Un mois après le début des manifestations et des troubles qui secouent le pays, l’Iran devient le troisième pays du monde comptant le plus grand nombre de journalistes emprisonnés, après la Chine et la Birmanie. Selon les données de Reporters sans frontières (RSF), le nombre de professionnels des médias sous les verrous en Iran est sans précédent depuis 20 ans. RSF appelle à la libération immédiate de tous les journalistes et à la mise en place de mesures concrètes pour que cesse, sans délai, cette détérioration de la liberté de la presse (Photo Keystone/AP Peter Dejong).

“Les troubles qui secouent l’Iran montrent que les journalistes font partie des premières cibles dans le pays, relève le Bureau Moyen-Orient de RSF. Le gouvernement iranien profite des arrestations actuelles pour museler, à un rythme effrayant, les journalistes et les médias indépendants. Cette répression du droit d’informer a atteint un niveau sans précédent. Nous appelons les autorités iraniennes à inverser immédiatement cette politique en relâchant tous les journalistes détenus dans le pays et en cessant toute interférence avec le travail des médias indépendants, qui fournissent un service public crucial.

Nilufar Hamedi était l’une des premières journalistes à révéler l’histoire de Mahsa Amini, morte après avoir été arrêtée par la police iranienne pour « tenue vestimentaire inappropriée », et donc elle a été l’une des premières journalistes emprisonnées. Après la mort de Mahsa Amini le 16 septembre, les forces iraniennes ont incarcéré un total de 31 journalistes, dont 27, y compris 10 femmes journalistes, sont toujours derrière les barreaux. Alors que 14 journalistes étaient déjà détenus avant cette nouvelle vague de protestation et de répression, cela porte à 41 le nombre total de journalistes emprisonnés en Iran, derrière la Chine avec 102 et la Birmanie avec 67 journalistes en prison.

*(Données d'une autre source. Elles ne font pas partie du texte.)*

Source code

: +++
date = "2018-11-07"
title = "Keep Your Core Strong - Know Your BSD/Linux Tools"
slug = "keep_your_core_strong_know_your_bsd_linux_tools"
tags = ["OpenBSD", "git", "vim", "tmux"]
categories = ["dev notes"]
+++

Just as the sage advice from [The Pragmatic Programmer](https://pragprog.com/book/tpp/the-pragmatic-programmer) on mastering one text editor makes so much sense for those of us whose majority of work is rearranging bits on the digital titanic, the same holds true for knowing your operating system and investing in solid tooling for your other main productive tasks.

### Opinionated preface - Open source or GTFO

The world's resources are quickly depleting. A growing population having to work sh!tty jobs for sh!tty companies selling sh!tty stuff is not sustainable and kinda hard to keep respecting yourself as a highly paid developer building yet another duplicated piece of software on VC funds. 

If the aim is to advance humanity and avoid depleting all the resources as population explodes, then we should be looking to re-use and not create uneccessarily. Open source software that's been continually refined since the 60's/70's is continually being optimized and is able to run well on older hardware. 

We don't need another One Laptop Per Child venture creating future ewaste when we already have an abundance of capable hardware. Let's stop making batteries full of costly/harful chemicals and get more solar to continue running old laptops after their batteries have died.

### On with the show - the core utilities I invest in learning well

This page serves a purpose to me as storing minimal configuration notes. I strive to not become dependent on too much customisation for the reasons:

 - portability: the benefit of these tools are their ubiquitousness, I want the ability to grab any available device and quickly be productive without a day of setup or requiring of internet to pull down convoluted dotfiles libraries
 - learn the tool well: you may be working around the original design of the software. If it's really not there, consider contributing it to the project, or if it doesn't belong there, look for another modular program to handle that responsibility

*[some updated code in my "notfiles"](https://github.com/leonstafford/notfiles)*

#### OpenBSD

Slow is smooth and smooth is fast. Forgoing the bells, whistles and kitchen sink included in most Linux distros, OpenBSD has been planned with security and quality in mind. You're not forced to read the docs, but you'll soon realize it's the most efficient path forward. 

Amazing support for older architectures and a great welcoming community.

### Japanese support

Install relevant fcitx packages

Les données de RSF montrent que le nombre de journalistes actuellement détenus en Iran est au plus haut depuis des décennies, même si la précédente vague de manifestations a également été sévèrement réprimée. Durant les troubles provoqués par une forte augmentation du prix du carburant en 2019, 33 journalistes avaient été emprisonnés par les autorités iraniennes, soit trois de plus qu’en 2018, année également marquée par plusieurs manifestations.

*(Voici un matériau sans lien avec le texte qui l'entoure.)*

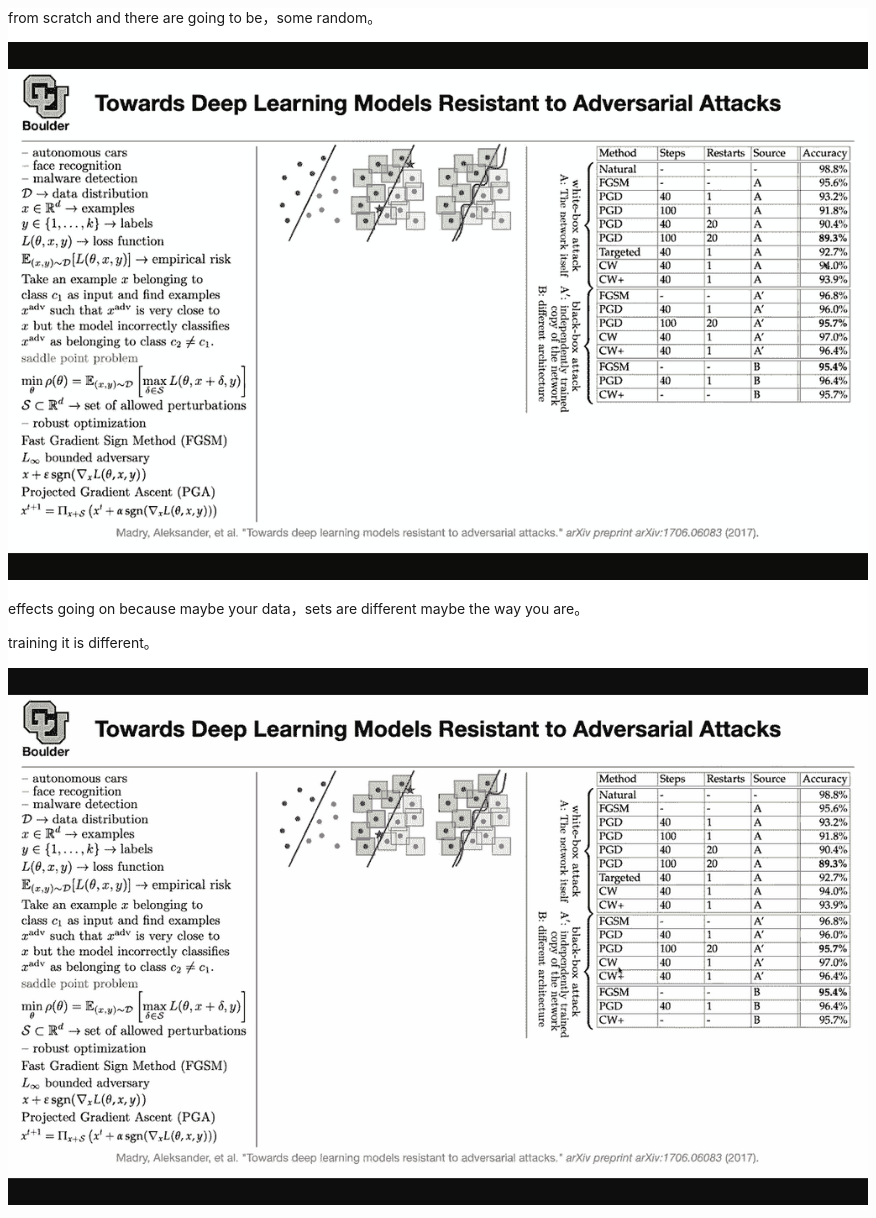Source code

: from scratch and there are going to be，some random。



![](img/04b757b540d612311280a9bf6e43b33b_343.png)

effects going on because maybe your data，sets are different maybe the way you are。

training it is different。

![](img/04b757b540d612311280a9bf6e43b33b_345.png)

“Je dois dire que ces cinq dernières années, et alors qu’on a vécu plusieurs manifestations, il n’y a jamais eu autant de pression de la part des services de sécurité qu’aujourd’hui, durant celles qui secouent tout le pays après l’assassinat de Mahsa Amini. À chacune de ces périodes, les journalistes et les médias ont subi de fortes pressions, et nous avons reçu des menaces et des convocations, mais jamais autant qu’en ce moment”, a confié un journaliste iranien à RSF sous couvert d’anonymat.

Les journalistes ne semblent être en sécurité nulle part. Les arrestations ont eu lieu dans 14 villes différentes, de la plus petite à la capitale, Téhéran.

Selon les informations de RSF, les restrictions exercées sur les médias et le travail journalistique par les autorités iraniennes n’ont cessé de croître. Non seulement des journalistes ont été détenus et torturés pour avoir couvert les manifestations, mais au moins 13 d’entre eux ont été arrêtés lors de raids à leur domicile par les forces de sécurité.

“La nuit dernière, alors que je dormais, le téléphone a sonné. Au bout du fil, l’épouse de mon fils m’a dit en pleurant qu’ils étaient en train de défoncer la porte de leur maison. Nous sommes partis chez Navid Jamshidi, notre fils, pour voir ce qu’il se passait. Dix individus étaient entrés dans la maison, avaient attaché les mains de Navid Jamshidi dans le dos, et étaient en train de fouiller la maison. Je ne sais pas ce qu’ils cherchaient”, a raconté Iraj Jamshidi, le père de Navid Jamshidi et fondateur d’Asianews, dans une vidéo postée le 25 septembre sur son site. Navid Jamshidi, un journaliste indépendant, est détenu par les forces iraniennes depuis le 24 septembre pour des motifs inconnus.

Depuis le début des manifestations, l’accès à l’information et le travail des journalistes sont dans le viseur des autorités iraniennes. D’une part, celles-ci coupent l’accès à l’Internet presque chaque jour et empêchent l’accès aux VPN. D’autre part, les médias indépendants sont placés sous une surveillance stricte, ce qui a poussé nombre d’entre eux à l’autocensure afin de se protéger et de protéger leurs journalistes contre les attaques des forces de sécurité.

L’Iran occupe depuis longtemps l’un des pires rangs en matière de liberté de la presse, soit la 178e place sur 180 pays au Classement mondial de la liberté de la presse établi par RSF en 2022.